Reproduce every line of the listing below without changing a single character.

[Excerpted records]

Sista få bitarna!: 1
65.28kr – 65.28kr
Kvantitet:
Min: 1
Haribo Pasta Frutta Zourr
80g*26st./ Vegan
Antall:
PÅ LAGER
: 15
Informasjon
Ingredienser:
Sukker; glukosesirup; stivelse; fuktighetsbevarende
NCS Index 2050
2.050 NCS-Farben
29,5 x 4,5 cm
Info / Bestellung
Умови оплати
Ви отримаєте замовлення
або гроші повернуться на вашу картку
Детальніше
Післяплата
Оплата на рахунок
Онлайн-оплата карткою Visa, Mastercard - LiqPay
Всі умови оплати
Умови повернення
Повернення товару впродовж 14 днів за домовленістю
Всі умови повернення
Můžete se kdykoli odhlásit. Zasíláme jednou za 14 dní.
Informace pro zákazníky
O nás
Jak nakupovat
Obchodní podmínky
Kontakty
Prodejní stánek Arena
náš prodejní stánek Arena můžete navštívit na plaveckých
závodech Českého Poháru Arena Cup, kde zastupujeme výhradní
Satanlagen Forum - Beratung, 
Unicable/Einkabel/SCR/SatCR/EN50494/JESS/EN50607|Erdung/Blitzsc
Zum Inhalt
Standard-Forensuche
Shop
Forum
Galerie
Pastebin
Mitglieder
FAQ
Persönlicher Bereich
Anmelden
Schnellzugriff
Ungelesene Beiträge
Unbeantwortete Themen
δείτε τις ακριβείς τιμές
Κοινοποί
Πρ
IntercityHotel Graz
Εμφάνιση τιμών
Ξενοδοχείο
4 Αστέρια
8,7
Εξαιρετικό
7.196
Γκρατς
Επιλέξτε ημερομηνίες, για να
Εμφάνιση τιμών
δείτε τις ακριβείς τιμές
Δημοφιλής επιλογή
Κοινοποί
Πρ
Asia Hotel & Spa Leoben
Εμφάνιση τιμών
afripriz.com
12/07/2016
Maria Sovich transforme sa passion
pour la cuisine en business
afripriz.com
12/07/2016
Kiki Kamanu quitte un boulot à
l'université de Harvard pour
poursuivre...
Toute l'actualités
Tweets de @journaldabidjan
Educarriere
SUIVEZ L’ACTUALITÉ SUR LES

[/Excerpted records]

Completed exercise
Sista få bitarna!: 1
65.28kr – 65.28kr
Kvantitet:
Min: 1
Haribo Pasta Frutta Zourr
80g*26st./ Vegan
Antall:
PÅ LAGER
: 15
Informasjon
Ingredienser:
Sukker; glukosesirup; stivelse; fuktighetsbevarende
NCS Index 2050
2.050 NCS-Farben
29,5 x 4,5 cm
Info / Bestellung
Умови оплати
Ви отримаєте замовлення
або гроші повернуться на вашу картку
Детальніше
Післяплата
Оплата на рахунок
Онлайн-оплата карткою Visa, Mastercard - LiqPay
Всі умови оплати
Умови повернення
Повернення товару впродовж 14 днів за домовленістю
Всі умови повернення
Můžete se kdykoli odhlásit. Zasíláme jednou za 14 dní.
Informace pro zákazníky
O nás
Jak nakupovat
Obchodní podmínky
Kontakty
Prodejní stánek Arena
náš prodejní stánek Arena můžete navštívit na plaveckých
závodech Českého Poháru Arena Cup, kde zastupujeme výhradní
Satanlagen Forum - Beratung, 
Unicable/Einkabel/SCR/SatCR/EN50494/JESS/EN50607|Erdung/Blitzsc
Zum Inhalt
Standard-Forensuche
Shop
Forum
Galerie
Pastebin
Mitglieder
FAQ
Persönlicher Bereich
Anmelden
Schnellzugriff
Ungelesene Beiträge
Unbeantwortete Themen
δείτε τις ακριβείς τιμές
Κοινοποί
Πρ
IntercityHotel Graz
Εμφάνιση τιμών
Ξενοδοχείο
4 Αστέρια
8,7
Εξαιρετικό
7.196
Γκρατς
Επιλέξτε ημερομηνίες, για να
Εμφάνιση τιμών
δείτε τις ακριβείς τιμές
Δημοφιλής επιλογή
Κοινοποί
Πρ
Asia Hotel & Spa Leoben
Εμφάνιση τιμών
afripriz.com
12/07/2016
Maria Sovich transforme sa passion
pour la cuisine en business
afripriz.com
12/07/2016
Kiki Kamanu quitte un boulot à
l'université de Harvard pour
poursuivre...
Toute l'actualités
Tweets de @journaldabidjan
Educarriere
SUIVEZ L’ACTUALITÉ SUR LES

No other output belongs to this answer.